County Council approves effort to ensure online safety of King County residents

Story

The Metropolitan King County today gave its unanimous approval to a motion urging the King County Sheriff to study ways to protect the public from an emerging trend in our growing electronic society: cyberbullying.

“I am very pleased the County Council has acted on this motion to study the issue of cyberbullying and cyber predators in King County,” said Reagan Dunn, the sponsor of the motion. “It is critically important the County is prepared and has a plan in place to deal with this growing issue. This study will ensure the relevant authorities have a full understanding of the issue so we can better protect the residents of the county.”

“The internet is now linked to all types of criminal enterprise, including gang use for human trafficking,” said King County Sheriff Steve Strachan. “Predators and bullies are a threat to young and old. We need to take a look at what that means today in King County.”

The use of information and communications technologies to support deliberate, repeated and hostile behavior by and individual or group, that is intended to harm others, is considered to be cyberbullying. There is also the growing awareness of “cyber predators,” individuals using technology to hunt for potential victims to take advantage of sexually, emotionally, psychologically or financially.

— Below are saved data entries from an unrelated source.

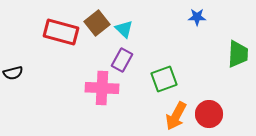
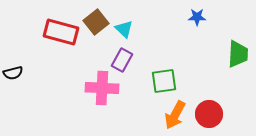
brown square: moved 1 px left, 1 px up
green square: moved 2 px down; rotated 12 degrees clockwise
orange arrow: moved 1 px left, 1 px up
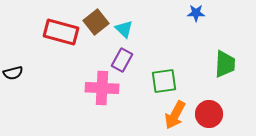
blue star: moved 1 px left, 4 px up
green trapezoid: moved 13 px left, 10 px down
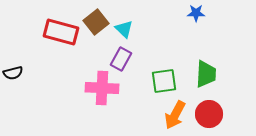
purple rectangle: moved 1 px left, 1 px up
green trapezoid: moved 19 px left, 10 px down
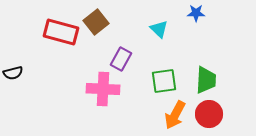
cyan triangle: moved 35 px right
green trapezoid: moved 6 px down
pink cross: moved 1 px right, 1 px down
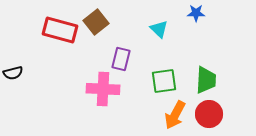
red rectangle: moved 1 px left, 2 px up
purple rectangle: rotated 15 degrees counterclockwise
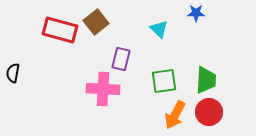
black semicircle: rotated 114 degrees clockwise
red circle: moved 2 px up
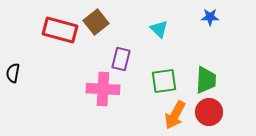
blue star: moved 14 px right, 4 px down
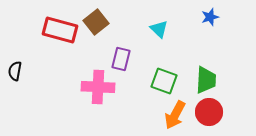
blue star: rotated 18 degrees counterclockwise
black semicircle: moved 2 px right, 2 px up
green square: rotated 28 degrees clockwise
pink cross: moved 5 px left, 2 px up
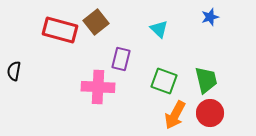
black semicircle: moved 1 px left
green trapezoid: rotated 16 degrees counterclockwise
red circle: moved 1 px right, 1 px down
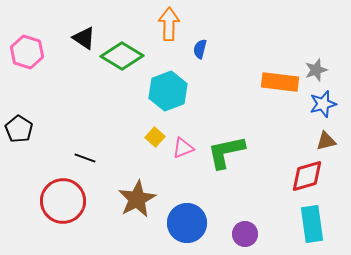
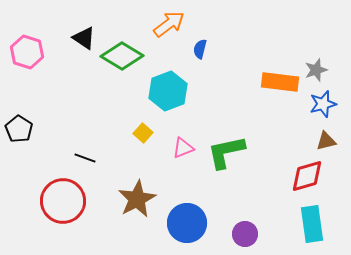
orange arrow: rotated 52 degrees clockwise
yellow square: moved 12 px left, 4 px up
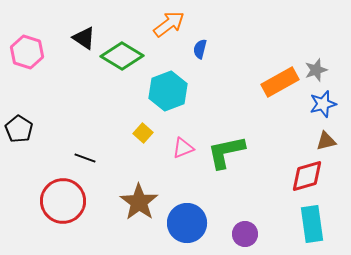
orange rectangle: rotated 36 degrees counterclockwise
brown star: moved 2 px right, 3 px down; rotated 9 degrees counterclockwise
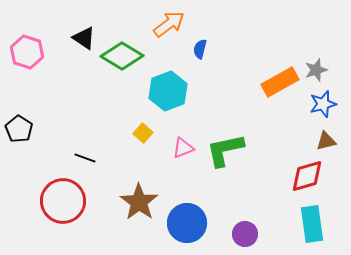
green L-shape: moved 1 px left, 2 px up
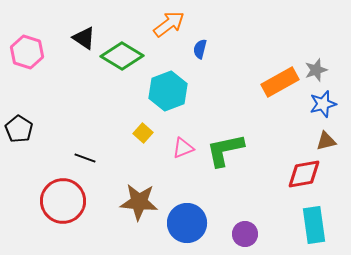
red diamond: moved 3 px left, 2 px up; rotated 6 degrees clockwise
brown star: rotated 30 degrees counterclockwise
cyan rectangle: moved 2 px right, 1 px down
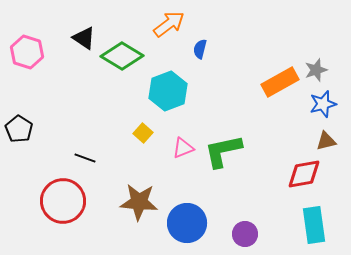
green L-shape: moved 2 px left, 1 px down
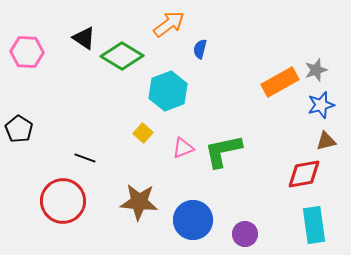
pink hexagon: rotated 16 degrees counterclockwise
blue star: moved 2 px left, 1 px down
blue circle: moved 6 px right, 3 px up
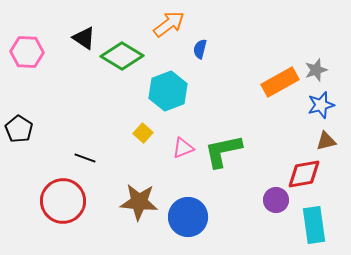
blue circle: moved 5 px left, 3 px up
purple circle: moved 31 px right, 34 px up
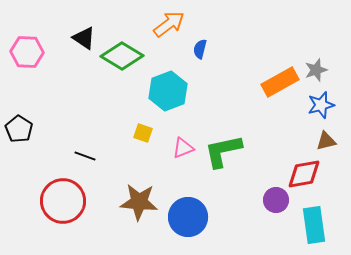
yellow square: rotated 24 degrees counterclockwise
black line: moved 2 px up
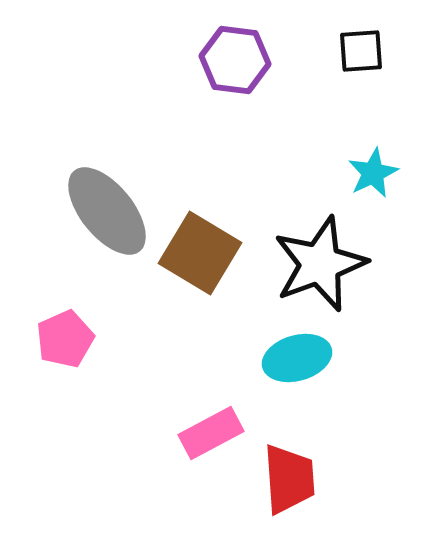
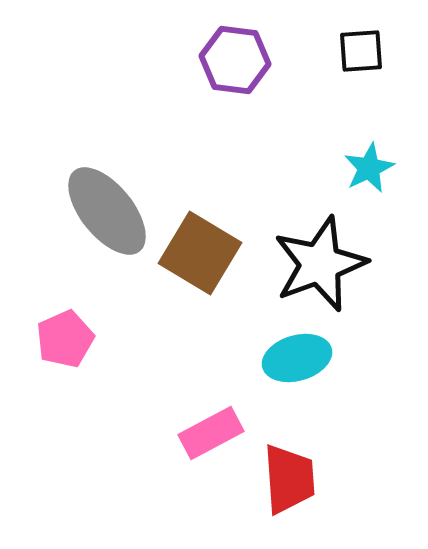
cyan star: moved 4 px left, 5 px up
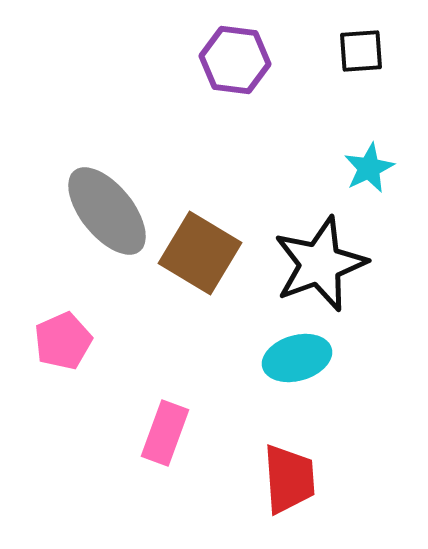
pink pentagon: moved 2 px left, 2 px down
pink rectangle: moved 46 px left; rotated 42 degrees counterclockwise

With the growth of social media, both cyberbullying and cyber predators are becoming a source of concern for law enforcement.

The online safety of residents of King County is part of the county’s Strategic Plan. One of the Justice and Safety priorities is keeping people safe in their homes and communities. The adopted motion advances that objective by asking King County Sheriff’s Office for a study of the impact of cyberbullying in King County and transmit a report on cyberbullying in unincorporated King County.

The report will include the annual number and status of investigations that are associated with cyberbullying in unincorporated King County and compare those numbers to national trends. It will also include the sheriff's approach toward the investigation and prevention of cyberbullying. The motion directs the sheriff to investigate if additional resources for training should be made available to support investigations of cyberbullying in unincorporated King County.